Greengrass's scrupulosity is evident in the movie's conscientious, minimal and minimally speculative departures from the facts about the flight painstakingly assembled for the Sept. 11 commission report. This is emphatically not a "docudrama" like Oliver Stone's execrable "JFK," which was "history" as a form of literary looting in which the filmmaker used just enough facts to lend a patina of specious authenticity to tendentious political ax-grinding.
...The message of the movie is: We are all potential soldiers. And we all may be, at any moment, at the war's front, because in this war the front can be anywhere.
The hinge on which the movie turns are 13 words that a passenger speaks, without histrionics, as he and others prepare to rush the cockpit, shortly before the plane plunges into a Pennsylvania field. The words are: "No one is going to help us.

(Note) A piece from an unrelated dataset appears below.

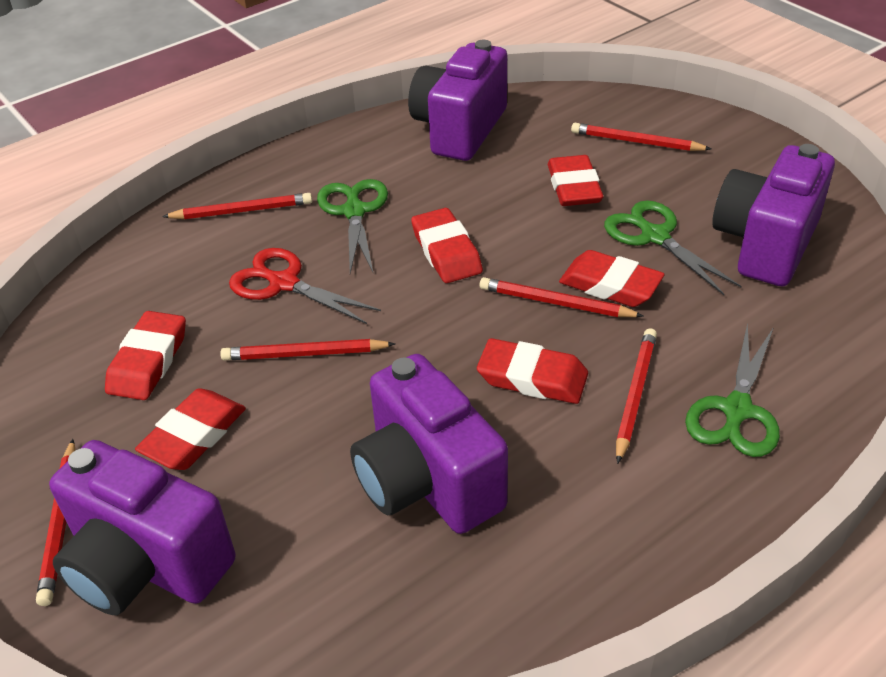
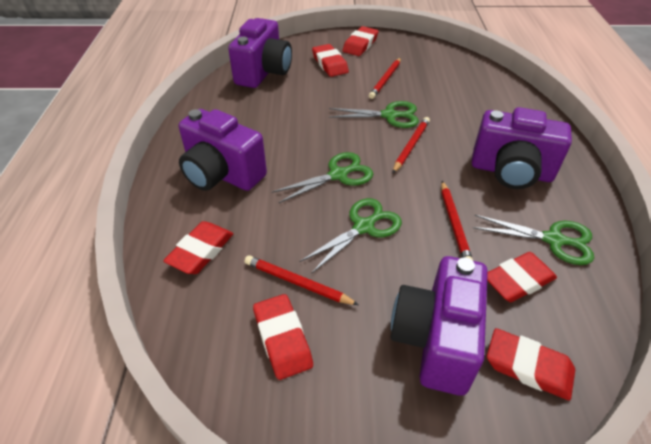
green scissors: 3 -> 4
red pencil: 6 -> 4
red scissors: 1 -> 0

We've got to do it ourselves." Those words not only summarize this nation's situation in today's war but also express a citizen's general responsibilities in a free society.
In economic news it was good to see that the federal income tax cuts of several years ago have been renewed. It was stunning to look at this chart illustrating how incredibly progressive the tax system really is. Anyone who claims that Bush's tax cuts are for the rich could only charitably be called a complete ass.
And Wretchard is on an exceptional roll with this follow up to his post that I linked below.
A small, still voice argued that we 21st century bloggers too no longer know what it is all about; and least of all those who formerly had an answer to everything. The really perilous thing about September 11 was that it opened the door into the wide world; raised our eyes from the orderly spectacle of New Year's Day TV football to the sights of Somalia, Iraq and Pakistan. September 11 not only took away lives, it took away innocence: no longer was it possible to repose confidence in the rationality and goodness of man. Not after seeing Zarqawi; not after watching people kill each other for no apparent reason; not after witnessing the madness that passes, in certain circles, for piety. Stat rosa pristina nomine, nomina nuda tenemus.
....The imaginary William of Baskerville, Eco tells us, died in the Great Plague. But while he lived, he lived. And may live still in some meaningful sense, at least to those interested in solving murders. Those passing familiar with Jesus' teachings know He taught that the path to the Father led through the ordinary. Those who prefer other metaphors may wish to think of a heterogenous universe, where meaning and love imperishable exist side by side with cruelty, horror and absurdity. And we must choose whether to try and understand it all or create and defend a bubble in which love and meaning truly do exist.
For these somewhat fanciful reasons I hope that the blogosphere will become less a cockpit of argument and ideas -- though it will always be that -- and more a forum for action: a place to facilitate meetings between real people, develop actual applications and accomplish physical tasks. There never was a flower, a glass of beer or a child's laugh that was ever truly futile. Et in saecula saeculorum. Amen.